O Zé


José dos Santos acordou às cinco da manhã em seu castelo colorido. Único lugar onde não se sentia um Zé. Olhar fixo no teto meio lúgubre ao horário de verão, mente fixa sabe-se lá onde. Está desmembrado! Mete-se em seu traje de felicidade. E por que não o Zé dos Santos? Homem, humilde. Lembre-se disso. E por que não o Zé?

Tem um soninho bom, depois dos sonhos os mais gostosos, pequeninos. Vaga o coração pro teatro lá fora. Está desmembrado. É tudo tão teatral! Ama Jucilene, que finge. Ama Cleidson, que finge. Só não finge o galo que canta com uma hora de atraso. Para este o dia não finge chegar mais cedo. Zé reza pro mundo não acabar antes que ele consiga fingir que finge. E por que não o Zé? Homem, humilde. Lembre disso. E por que não o Zé?

Tem um sorriso nas orelhas. É, o Zé, homem, humilde, está desmembrado. Nada nele está no lugar. Sua cabeça está por aí a sondar questões que só ele quer saber. E por que não o Zé? Homem, humilde.

O caso é que o Zé saiu pra vida, entre pedaladas pensativas, com sua bicicleta de cestinho. Seu Batmóvel. Ia sem saber onde, embora fosse todos os dia. E viu Alice no país das maravilhas.

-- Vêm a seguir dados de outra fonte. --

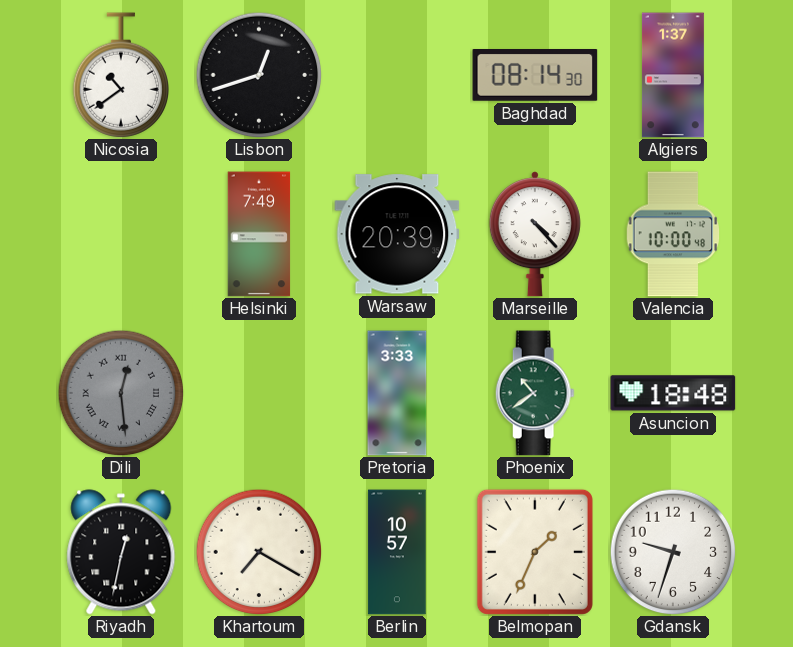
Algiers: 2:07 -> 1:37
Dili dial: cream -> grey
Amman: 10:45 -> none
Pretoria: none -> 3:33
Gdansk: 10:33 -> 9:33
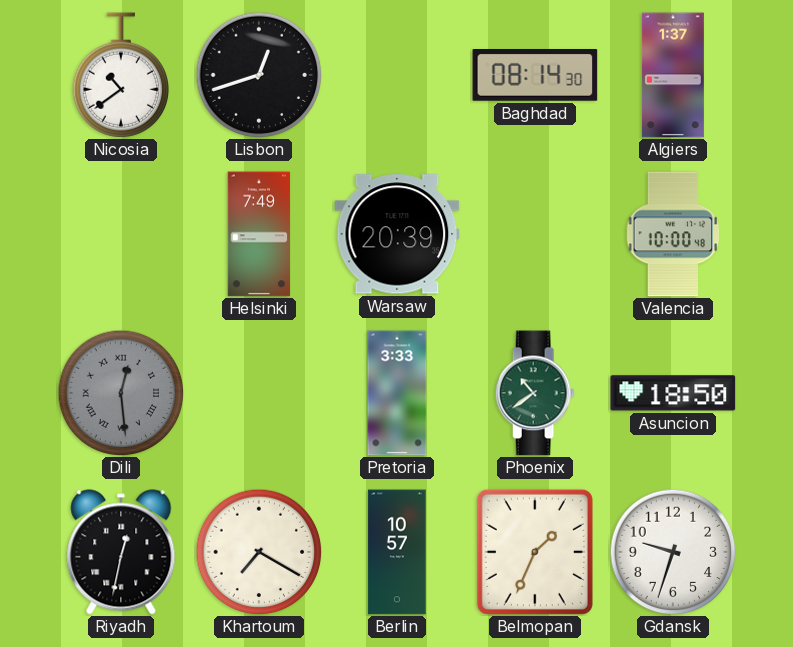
Marseille: 4:23 -> none
Asuncion: 18:48 -> 18:50
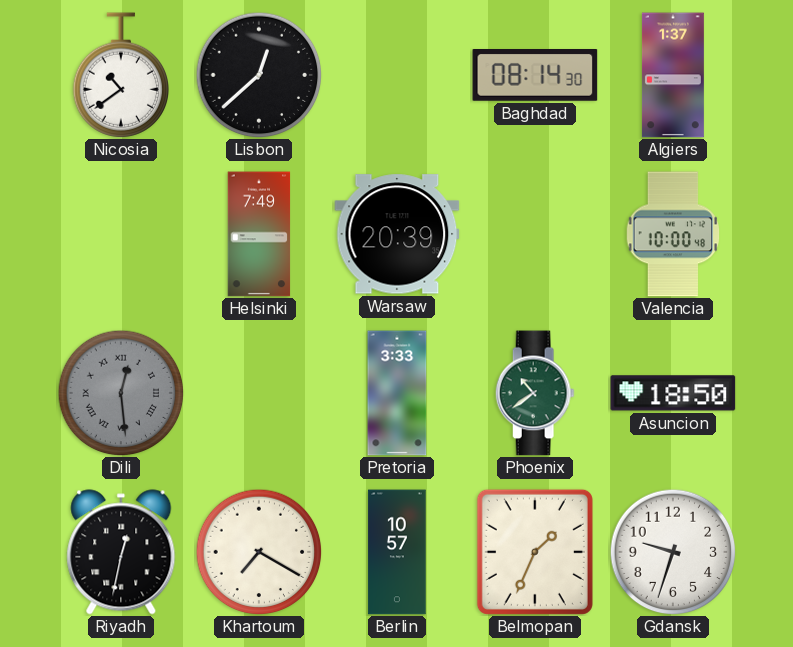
Lisbon: 12:42 -> 12:38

Era o teatro mais lindo do mundo! Estava desmembrado. Como era lindo vê-la fingir reclamar do quanto todos fingiam. E seus cachos não eram seus. E era toda ela uma criação. Também estava desmembrada.

Seus olhos se encontraram. Zé embriagou-se com Baudelaire, sofreu o spantum do homem que quebra suas cadeias e vê a luz pela primeira vez. Sim, o Zé!! E por que não o Zé?! Voltar à terra não tinha mais graça. Pra ser homem?! Humilde?! Nos olhos de Alice ele era Eros.

Mas Alice desviou os olhos, cortou-lhe as asas. Não estava pronta para ser sua Psiquê. Não do Zé, homem, humilde. Destroçou-o. Lembre-se disso. E por que o Zé? Preferiu sua cabeça, com seus cachos, à rodar com questões que o Zé nunca lograra fazer. Se esquecera. Logo o Zé? Homem, humilde? Sim, o Zé. Lembre-se do Zé.